▸ Work item
Please reproduce every line of the records below word for word, keeping each line's spelling, punctuation, and line breaks intact.

(Recorded data)

---+---

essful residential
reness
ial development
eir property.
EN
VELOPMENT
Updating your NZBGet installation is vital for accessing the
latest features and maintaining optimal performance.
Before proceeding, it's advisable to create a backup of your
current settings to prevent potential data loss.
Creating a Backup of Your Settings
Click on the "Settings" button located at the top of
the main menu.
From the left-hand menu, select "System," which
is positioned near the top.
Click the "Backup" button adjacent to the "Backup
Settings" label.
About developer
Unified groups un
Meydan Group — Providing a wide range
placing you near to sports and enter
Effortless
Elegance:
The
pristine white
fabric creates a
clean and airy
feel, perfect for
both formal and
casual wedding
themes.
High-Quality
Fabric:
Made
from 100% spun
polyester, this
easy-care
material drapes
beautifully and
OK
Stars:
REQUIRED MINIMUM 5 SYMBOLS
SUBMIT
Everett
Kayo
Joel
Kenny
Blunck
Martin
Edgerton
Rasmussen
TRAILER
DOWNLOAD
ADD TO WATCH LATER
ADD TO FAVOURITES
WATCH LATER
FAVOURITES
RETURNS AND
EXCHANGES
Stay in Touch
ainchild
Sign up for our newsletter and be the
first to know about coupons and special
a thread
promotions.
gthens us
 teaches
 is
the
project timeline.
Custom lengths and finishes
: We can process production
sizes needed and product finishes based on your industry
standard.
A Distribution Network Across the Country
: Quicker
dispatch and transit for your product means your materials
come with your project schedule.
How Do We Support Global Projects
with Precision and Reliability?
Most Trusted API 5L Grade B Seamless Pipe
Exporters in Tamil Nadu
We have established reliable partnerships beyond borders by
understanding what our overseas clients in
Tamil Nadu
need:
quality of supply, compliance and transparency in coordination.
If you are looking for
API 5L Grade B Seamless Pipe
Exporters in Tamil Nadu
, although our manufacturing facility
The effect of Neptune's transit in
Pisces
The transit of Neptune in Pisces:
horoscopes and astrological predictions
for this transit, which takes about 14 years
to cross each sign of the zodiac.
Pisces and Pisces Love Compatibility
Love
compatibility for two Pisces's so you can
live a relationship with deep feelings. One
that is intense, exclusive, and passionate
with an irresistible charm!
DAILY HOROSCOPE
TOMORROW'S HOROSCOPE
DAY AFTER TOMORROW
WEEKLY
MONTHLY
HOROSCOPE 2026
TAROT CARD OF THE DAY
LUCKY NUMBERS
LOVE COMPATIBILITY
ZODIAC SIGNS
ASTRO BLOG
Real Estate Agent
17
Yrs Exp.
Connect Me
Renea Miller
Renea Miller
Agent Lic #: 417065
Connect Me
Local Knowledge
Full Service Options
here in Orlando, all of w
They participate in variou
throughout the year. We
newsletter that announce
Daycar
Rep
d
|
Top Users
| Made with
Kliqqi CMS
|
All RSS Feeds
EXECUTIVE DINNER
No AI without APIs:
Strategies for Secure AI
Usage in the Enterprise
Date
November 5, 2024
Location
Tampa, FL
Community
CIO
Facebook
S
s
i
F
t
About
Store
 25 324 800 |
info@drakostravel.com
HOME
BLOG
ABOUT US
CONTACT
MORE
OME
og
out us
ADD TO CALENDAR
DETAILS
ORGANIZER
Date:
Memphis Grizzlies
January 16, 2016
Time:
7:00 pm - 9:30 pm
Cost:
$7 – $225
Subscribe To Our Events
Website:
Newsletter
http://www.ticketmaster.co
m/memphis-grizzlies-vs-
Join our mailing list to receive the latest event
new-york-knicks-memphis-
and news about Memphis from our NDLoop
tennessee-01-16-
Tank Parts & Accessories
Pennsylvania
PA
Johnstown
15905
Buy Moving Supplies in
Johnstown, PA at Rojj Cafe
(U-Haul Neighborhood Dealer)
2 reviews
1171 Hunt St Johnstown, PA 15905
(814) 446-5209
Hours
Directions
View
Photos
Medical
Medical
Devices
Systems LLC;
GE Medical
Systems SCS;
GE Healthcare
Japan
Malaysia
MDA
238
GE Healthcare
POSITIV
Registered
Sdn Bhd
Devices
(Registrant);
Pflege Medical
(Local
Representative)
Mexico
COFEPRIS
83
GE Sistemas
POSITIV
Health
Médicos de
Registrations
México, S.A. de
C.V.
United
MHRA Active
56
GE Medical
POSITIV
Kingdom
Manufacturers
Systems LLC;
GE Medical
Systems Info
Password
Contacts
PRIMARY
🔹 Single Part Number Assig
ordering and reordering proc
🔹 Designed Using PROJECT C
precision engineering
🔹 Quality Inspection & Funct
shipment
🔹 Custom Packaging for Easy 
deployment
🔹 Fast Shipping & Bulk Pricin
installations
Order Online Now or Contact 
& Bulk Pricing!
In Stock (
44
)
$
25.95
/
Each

---+---

▸ Exercise result
essful residential
reness
ial development
eir property.
EN
VELOPMENT
Updating your NZBGet installation is vital for accessing the
latest features and maintaining optimal performance.
Before proceeding, it's advisable to create a backup of your
current settings to prevent potential data loss.
Creating a Backup of Your Settings
Click on the "Settings" button located at the top of
the main menu.
From the left-hand menu, select "System," which
is positioned near the top.
Click the "Backup" button adjacent to the "Backup
Settings" label.
About developer
Unified groups un
Meydan Group — Providing a wide range
placing you near to sports and enter
Effortless
Elegance:
The
pristine white
fabric creates a
clean and airy
feel, perfect for
both formal and
casual wedding
themes.
High-Quality
Fabric:
Made
from 100% spun
polyester, this
easy-care
material drapes
beautifully and
OK
Stars:
REQUIRED MINIMUM 5 SYMBOLS
SUBMIT
Everett
Kayo
Joel
Kenny
Blunck
Martin
Edgerton
Rasmussen
TRAILER
DOWNLOAD
ADD TO WATCH LATER
ADD TO FAVOURITES
WATCH LATER
FAVOURITES
RETURNS AND
EXCHANGES
Stay in Touch
ainchild
Sign up for our newsletter and be the
first to know about coupons and special
a thread
promotions.
gthens us
 teaches
 is
the
project timeline.
Custom lengths and finishes
: We can process production
sizes needed and product finishes based on your industry
standard.
A Distribution Network Across the Country
: Quicker
dispatch and transit for your product means your materials
come with your project schedule.
How Do We Support Global Projects
with Precision and Reliability?
Most Trusted API 5L Grade B Seamless Pipe
Exporters in Tamil Nadu
We have established reliable partnerships beyond borders by
understanding what our overseas clients in
Tamil Nadu
need:
quality of supply, compliance and transparency in coordination.
If you are looking for
API 5L Grade B Seamless Pipe
Exporters in Tamil Nadu
, although our manufacturing facility
The effect of Neptune's transit in
Pisces
The transit of Neptune in Pisces:
horoscopes and astrological predictions
for this transit, which takes about 14 years
to cross each sign of the zodiac.
Pisces and Pisces Love Compatibility
Love
compatibility for two Pisces's so you can
live a relationship with deep feelings. One
that is intense, exclusive, and passionate
with an irresistible charm!
DAILY HOROSCOPE
TOMORROW'S HOROSCOPE
DAY AFTER TOMORROW
WEEKLY
MONTHLY
HOROSCOPE 2026
TAROT CARD OF THE DAY
LUCKY NUMBERS
LOVE COMPATIBILITY
ZODIAC SIGNS
ASTRO BLOG
Real Estate Agent
17
Yrs Exp.
Connect Me
Renea Miller
Renea Miller
Agent Lic #: 417065
Connect Me
Local Knowledge
Full Service Options
here in Orlando, all of w
They participate in variou
throughout the year. We
newsletter that announce
Daycar
Rep
d
|
Top Users
| Made with
Kliqqi CMS
|
All RSS Feeds
EXECUTIVE DINNER
No AI without APIs:
Strategies for Secure AI
Usage in the Enterprise
Date
November 5, 2024
Location
Tampa, FL
Community
CIO
Facebook
S
s
i
F
t
About
Store
 25 324 800 |
info@drakostravel.com
HOME
BLOG
ABOUT US
CONTACT
MORE
OME
og
out us
ADD TO CALENDAR
DETAILS
ORGANIZER
Date:
Memphis Grizzlies
January 16, 2016
Time:
7:00 pm - 9:30 pm
Cost:
$7 – $225
Subscribe To Our Events
Website:
Newsletter
http://www.ticketmaster.co
m/memphis-grizzlies-vs-
Join our mailing list to receive the latest event
new-york-knicks-memphis-
and news about Memphis from our NDLoop
tennessee-01-16-
Tank Parts & Accessories
Pennsylvania
PA
Johnstown
15905
Buy Moving Supplies in
Johnstown, PA at Rojj Cafe
(U-Haul Neighborhood Dealer)
2 reviews
1171 Hunt St Johnstown, PA 15905
(814) 446-5209
Hours
Directions
View
Photos
Medical
Medical
Devices
Systems LLC;
GE Medical
Systems SCS;
GE Healthcare
Japan
Malaysia
MDA
238
GE Healthcare
POSITIV
Registered
Sdn Bhd
Devices
(Registrant);
Pflege Medical
(Local
Representative)
Mexico
COFEPRIS
83
GE Sistemas
POSITIV
Health
Médicos de
Registrations
México, S.A. de
C.V.
United
MHRA Active
56
GE Medical
POSITIV
Kingdom
Manufacturers
Systems LLC;
GE Medical
Systems Info
Password
Contacts
PRIMARY
🔹 Single Part Number Assig
ordering and reordering proc
🔹 Designed Using PROJECT C
precision engineering
🔹 Quality Inspection & Funct
shipment
🔹 Custom Packaging for Easy 
deployment
🔹 Fast Shipping & Bulk Pricin
installations
Order Online Now or Contact 
& Bulk Pricing!
In Stock (
44
)
$
25.95
/
Each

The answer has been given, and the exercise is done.